__AUFGABEN__:
a: Zitiere aus dem Textausschnitt wörtlich die Passage von „Aus dem Nähkästchen“ bis einschließlich „irischen Modegeschäfts gleicht.“.
b: Welchen Geldbetrag drückt die Verkäuferin laut dem Textausschnitt versehentlich der erzählenden Person in die Hand?

__TEXTAUSSCHNITT__:
□ □ □ □ □ □ □
Donnerstag, 5. September 2019

Aus dem Nähkästchen


Ihr seht doch alle gleich aus!


Es ist Samstag, früher Nachmittag. In der Stadthalle findet ein eintägiges Festival statt. Die Running Order zwingt mich dazu, früh dort zu sein. Wird ein langer Tag. Aber das hat auch einen Vorteil. Ich habe in Ruhe Zeit, mir gemütlich am Merchandise Stand ein T Shirt zu kaufen. Bevor die Massen kommen. Bevor die Stimmung der in einer Filiale eines irischen Modegeschäfts gleicht.
Vor mir ist nur ein Kunde dran. Er sucht sich ein Shirt aus, zahlt. Die Dame hinter dem Tresen dreht sich kurz um, zählt das Wechselgeld aus der Kasse. Der Kerl vor mir macht höflich einen Schritt zur Seite, sodass ich schon einmal einen Blick auf die Auslage werfen kann. Inzwischen ist die Verkäuferin zurück, drückt mir 35 Euro in die Hand und ruft „Nächster!“ Ich muss kurz lachen. „Der steht schon da. Und die 35 Euro gehören dem Jungen Mann da drüben“ Ich zeige auf meinen Vorgänger, der gerade mit leuchtenden Augen seinen Neuerwerb begutachtet. „Ach Scheiße, ihr seht doch alle gleich aus!“. Sie gibt dem rechtmäßigen Besitzer das Geld und bedient mich danach höflich distanziert. Kurz darauf hat sich meine T Shirt Sammlung erweitert.
□ □ □ □ □ □ □
__ZU PRÜFENDE DATEN__:
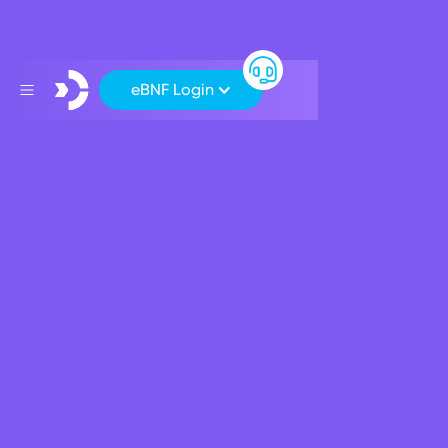
eBNF Login
Support
>
>
Can I return my Mastercard and switch to a Visa card instead?
Can I return my Mastercard
and switch to a Visa card
instead?
Unfortunately no, BNF Bank plc is now a principal
Mastercard issuer. However, we will continue to accept
Visa cards on all our ATMs.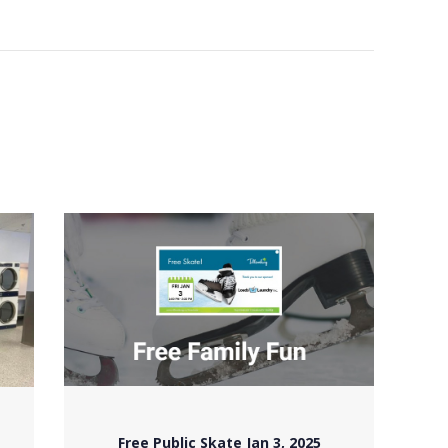
Free Public Skate Jan 3, 2025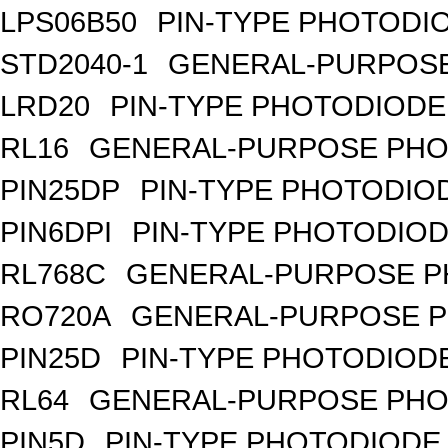
LPS06B50
PIN-TYPE PHOTODI
STD2040-1
GENERAL-PURPOSE
LRD20
PIN-TYPE PHOTODIODE
RL16
GENERAL-PURPOSE PHO
PIN25DP
PIN-TYPE PHOTODIO
PIN6DPI
PIN-TYPE PHOTODIOD
RL768C
GENERAL-PURPOSE P
RO720A
GENERAL-PURPOSE P
PIN25D
PIN-TYPE PHOTODIODE
RL64
GENERAL-PURPOSE PHO
PIN5D
PIN-TYPE PHOTODIODE,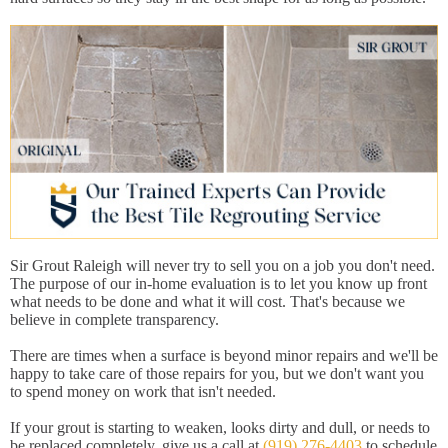
Sir Grout Raleigh will never try to sell you on a job you don't need.
The purpose of our in-home evaluation is to let you know up front
what needs to be done and what it will cost. That's because we
believe in complete transparency.
There are times when a surface is beyond minor repairs and we'll be
happy to take care of those repairs for you, but we don't want you
to spend money on work that isn't needed.
If your grout is starting to weaken, looks dirty and dull, or needs to
be replaced completely, give us a call at
(919) 276-4403
to schedule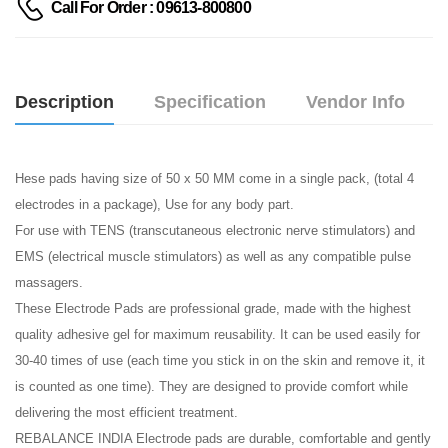
Call For Order : 09613-800800
Description
Specification
Vendor Info
Hese pads having size of 50 x 50 MM come in a single pack, (total 4
electrodes in a package), Use for any body part.
For use with TENS (transcutaneous electronic nerve stimulators) and
EMS (electrical muscle stimulators) as well as any compatible pulse
massagers.
These Electrode Pads are professional grade, made with the highest
quality adhesive gel for maximum reusability. It can be used easily for
30-40 times of use (each time you stick in on the skin and remove it, it
is counted as one time). They are designed to provide comfort while
delivering the most efficient treatment.
REBALANCE INDIA Electrode pads are durable, comfortable and gently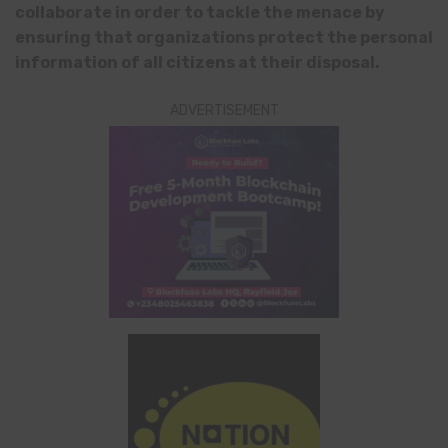
collaborate in order to tackle the menace
by
ensuring that organizations protect the personal
information of all citizens at their disposal.
ADVERTISEMENT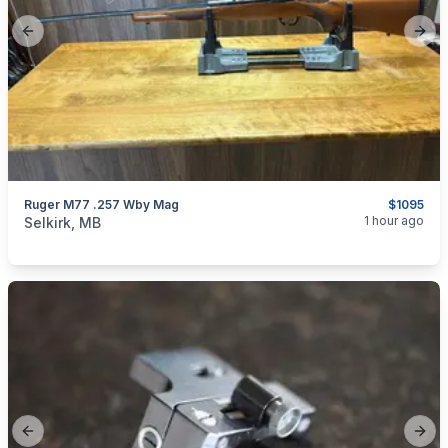
Previous slide
Next
Ruger M77 .257 Wby Mag
$1095
categories:
Sporting Goods
Guns
1 hour ago
Selkirk, MB
Previous slide
Next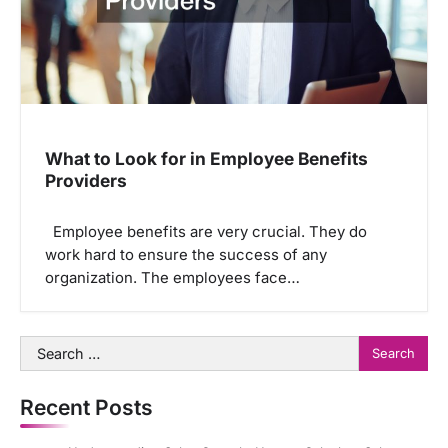
What to Look for in Employee Benefits
Providers
Employee benefits are very crucial. They do
work hard to ensure the success of any
organization. The employees face…
Search
for:
Recent Posts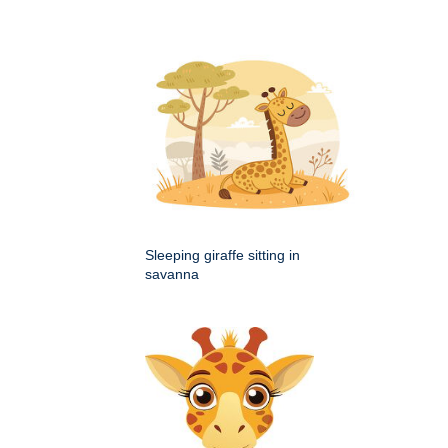
Sleeping giraffe sitting in
savanna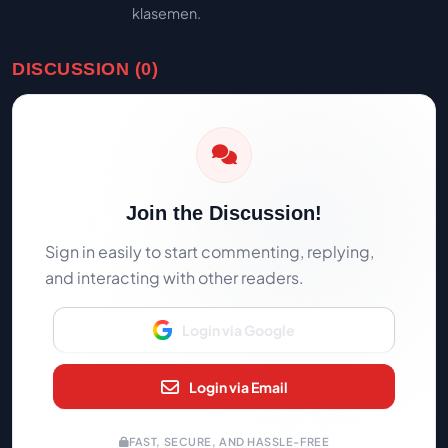
klasemen.
DISCUSSION (0)
Join the Discussion!
Sign in easily to start commenting, replying,
and interacting with other readers.
Login via Google
Login via Email
FAST, SECURE, AND HASSLE-FREE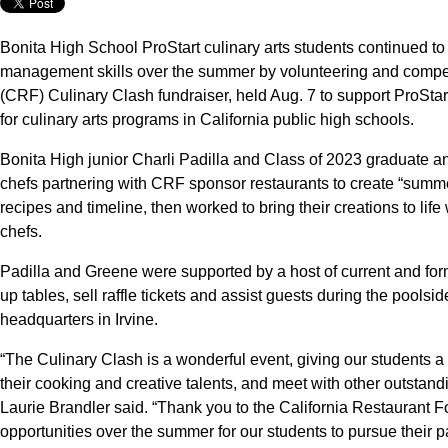
Bonita High School ProStart culinary arts students continued to
management skills over the summer by volunteering and compet
(CRF) Culinary Clash fundraiser, held Aug. 7 to support ProSta
for culinary arts programs in California public high schools.
Bonita High junior Charli Padilla and Class of 2023 graduate 
chefs partnering with CRF sponsor restaurants to create “summe
recipes and timeline, then worked to bring their creations to life
chefs.
Padilla and Greene were supported by a host of current and for
up tables, sell raffle tickets and assist guests during the pools
headquarters in Irvine.
“The Culinary Clash is a wonderful event, giving our students a 
their cooking and creative talents, and meet with other outstand
Laurie Brandler said. “Thank you to the California Restaurant F
opportunities over the summer for our students to pursue their p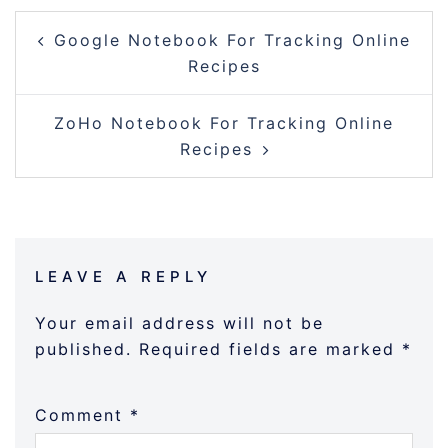
POST
Google Notebook For Tracking Online
NAVIGATION
Recipes
ZoHo Notebook For Tracking Online
Recipes
LEAVE A REPLY
Your email address will not be
published.
Required fields are marked
*
Comment
*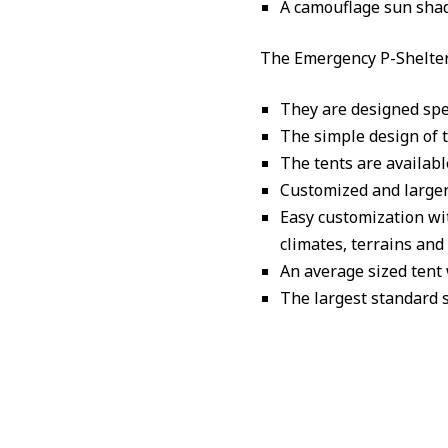
A camouflage sun shad
The Emergency P-Shelter
They are designed spec
The simple design of 
The tents are availabl
Customized and larger 
Easy customization wi
climates, terrains an
An average sized tent
The largest standard s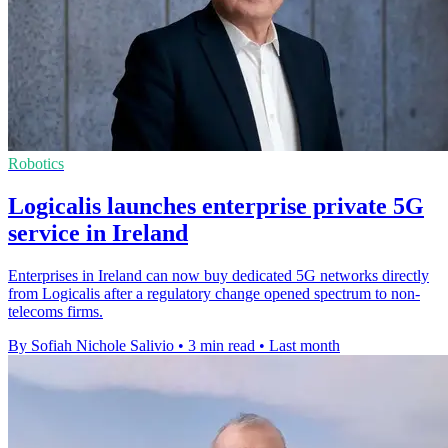
Robotics
Logicalis launches enterprise private 5G
service in Ireland
Enterprises in Ireland can now buy dedicated 5G networks directly
from Logicalis after a regulatory change opened spectrum to non-
telecoms firms.
By Sofiah Nichole Salivio
•
3 min read
•
Last month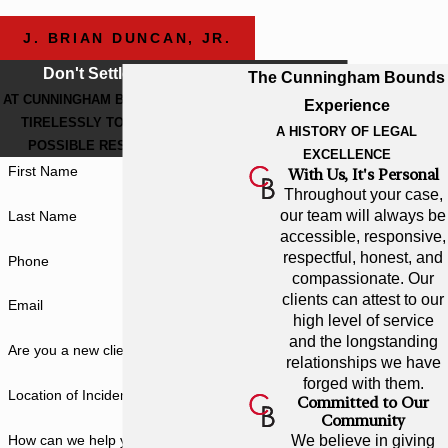
J. BRIAN DUNCAN, JR.
Don't Settle For Less
The Cunningham Bounds
AT CUNNINGHAM BOUNDS, WE WORK
Experience
TIRELESSLY TO GET THE BEST
A HISTORY OF LEGAL
POSSIBLE RESULT FOR YOU.
EXCELLENCE
First Name
With Us, It's Personal
Throughout your case,
our team will always be
Last Name
accessible, responsive,
respectful, honest, and
Phone
compassionate. Our
clients can attest to our
Email
high level of service
and the longstanding
Are you a new client?
relationships we have
forged with them.
Location of Incident
Committed to Our
Community
How can we help you?
We believe in giving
□ □ □ □ □ □ □
__ERWARTETE ANTWORTEN__:
a:
Aus dem Nähkästchen


Ihr seht doch alle gleich aus!


Es ist Samstag, früher Nachmittag. In der Stadthalle findet ein eintägiges Festival statt. Die Running Order zwingt mich dazu, früh dort zu sein. Wird ein langer Tag. Aber das hat auch einen Vorteil. Ich habe in Ruhe Zeit, mir gemütlich am Merchandise Stand ein T Shirt zu kaufen. Bevor die Massen kommen. Bevor die Stimmung der in einer Filiale eines irischen Modegeschäfts gleicht.

b: 35 Euro